Par ailleurs, Gilles Chiron souligne que l’un des rôles majeurs de l’école aujourd’hui, et demain peut-être encore plus, c’est d’éduquer les enfants. « Cette dimension d’éducation n’est possible que grâce à la vie au sein de l’école, avec ses pairs et la communauté éducative », explique- t-il. Mais le formateur, qui enseigne la pédagogie personnalisée et communautaire du Père Faure, insiste sur le fait qu’apprendre ensemble n’exclut pas de personnaliser les apprentissages : « L’enseignant doit être disponible pour les élèves selon leurs besoins. »

DÉFI DU SIÈCLE

Pour Florence Rizzo, cofondatrice et codirectrice de Synlab, association qui accompagne les enseignants vers une transition éducative, la question de la relation à l’élève est cruciale puisque le défi du siècle est de passer d’un enseignement massifié à un enseignement individualisé. Ce qui signifie passer d’enseignements formatés à des parcours pédagogiques différenciés. « Les enseignants devront donner aux élèves selon leurs besoins. Cela suppose de travailler différemment, avec plus de digital, du soutien complémentaire, des groupes de besoins, des sous-groupes de travail collaboratifs. » Toute une ingénierie pédagogique à repenser. C’est ce qui ressort d’une étude sur l’école menée par SynLab, avant l’été, auprès de 900 enseignants. Sans surprise, ils ne veulent plus de programmes trop lourds et rigides, de classes surchargées et d’un système d’évaluation stressant où l’élève doit rentrer dans un moule. Ils aspirent à une école où les élèves progresseront selon leurs niveaux de compétences, plutôt qu’en fonction de leur âge, et où ils développeront leurs compétences psycho-sociales et émotionnelles, selon une pédagogie active et différenciée.
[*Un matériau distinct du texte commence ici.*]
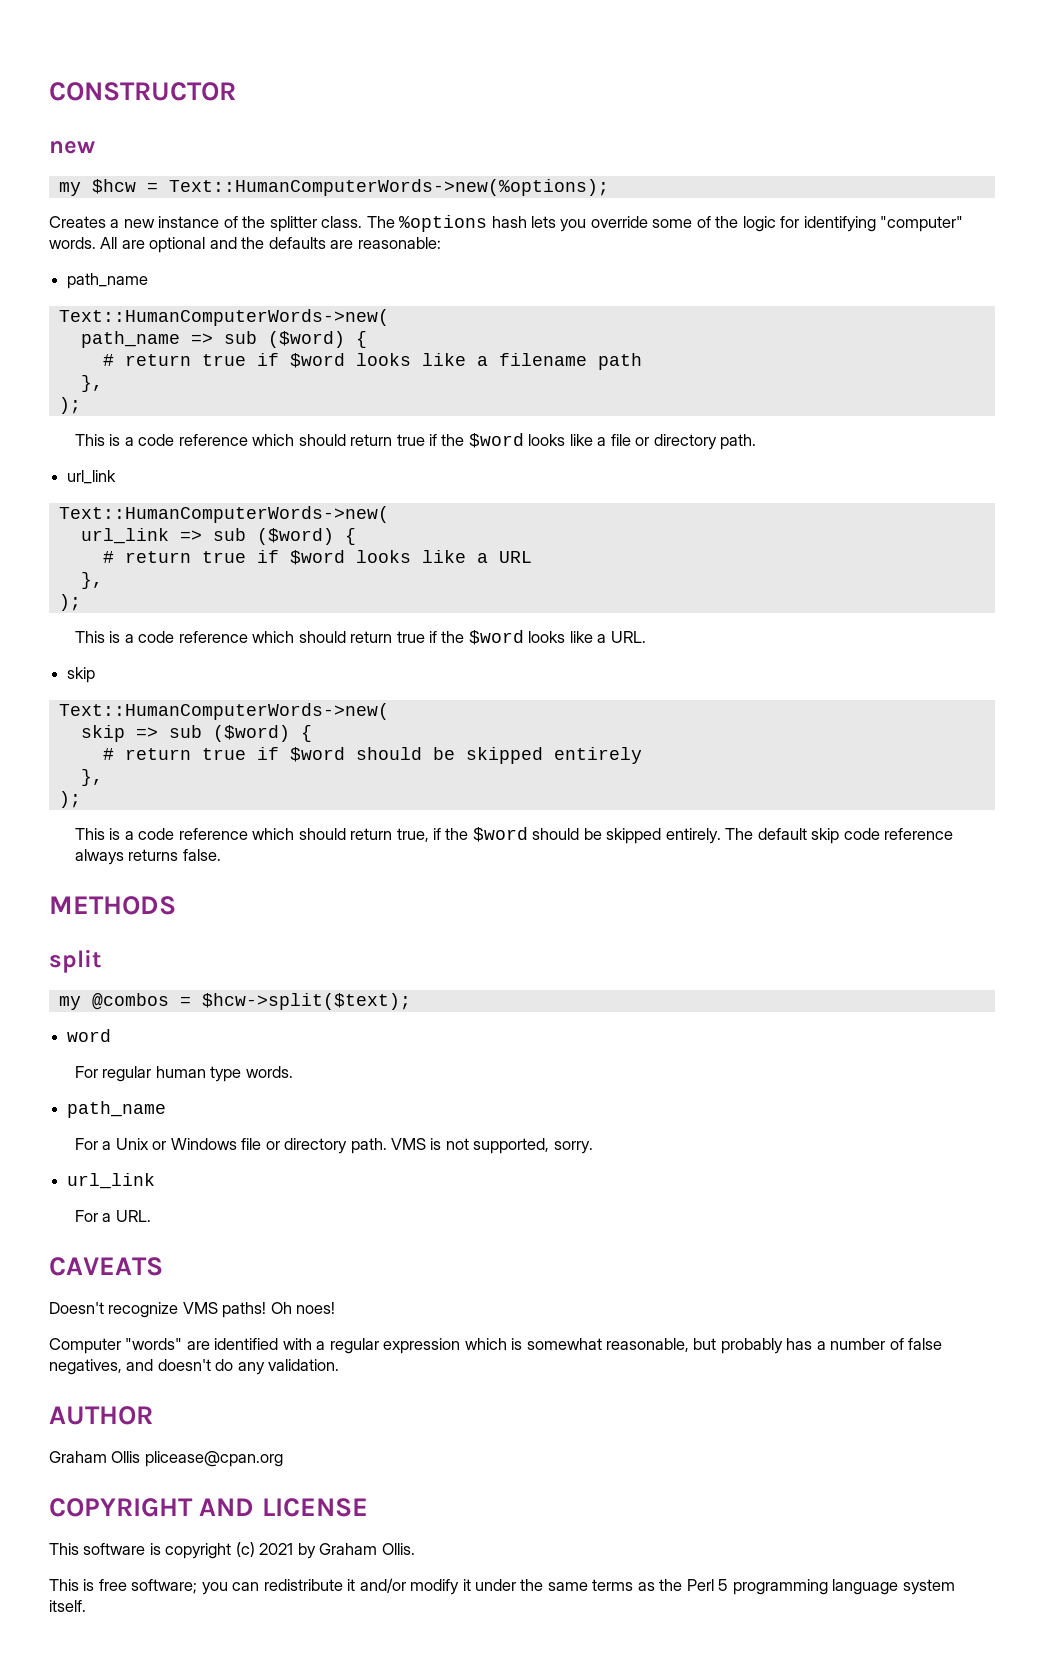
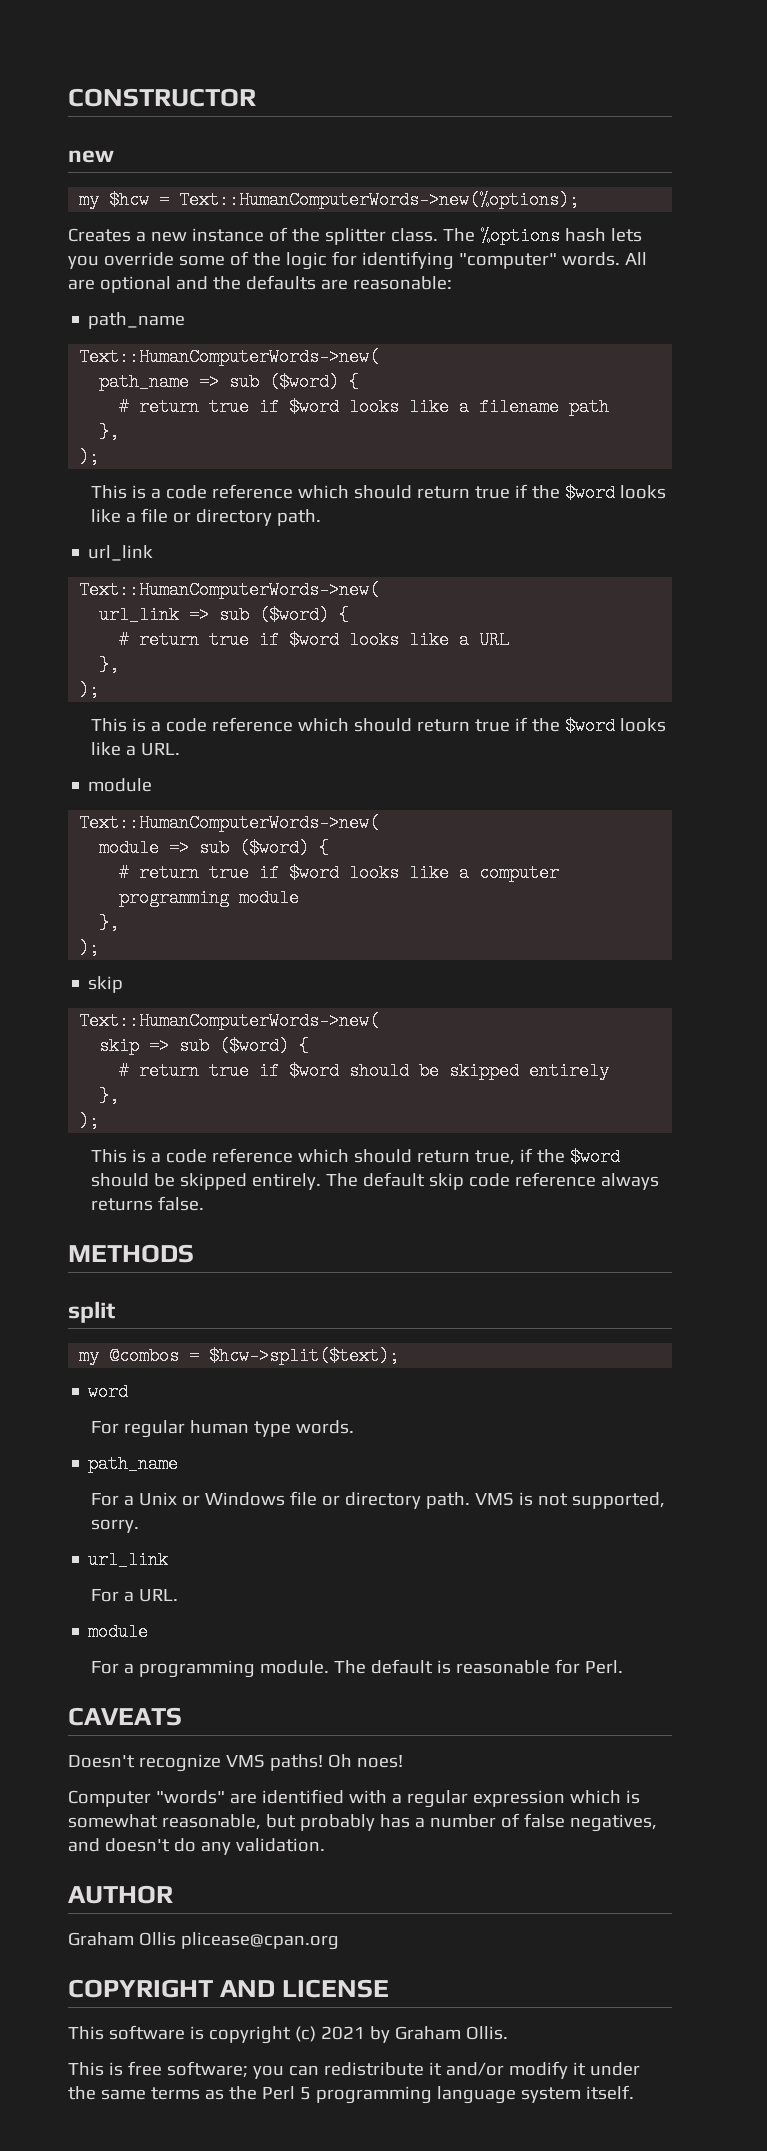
(646, 637) none -> [88,778,153,792] [79,814,380,832] [99,839,330,857] [119,864,560,882] [119,889,300,907] [99,914,120,932] [79,939,100,957] // module // Text::HumanComputerWords->new( // module => sub ($word) { // # return true if $word looks like a computer programming module // }, // );
(151, 1216) none -> [88,1623,149,1641] [91,1659,624,1678] // module // For a programming module. The default is reasonable for Perl.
Pour ce faire, les enseignants souhaitent pouvoir accompagner les élèves pendant deux années, pour un meilleur suivi, et nouer un lien plus fort avec les familles. Autre idée qui ressort de cette étude : installer un enseignant référent dans le secondaire, qui ferait un point quotidien avec chaque élève. Nul doute que le métier d’enseignant est à l’aube d’un profond changement.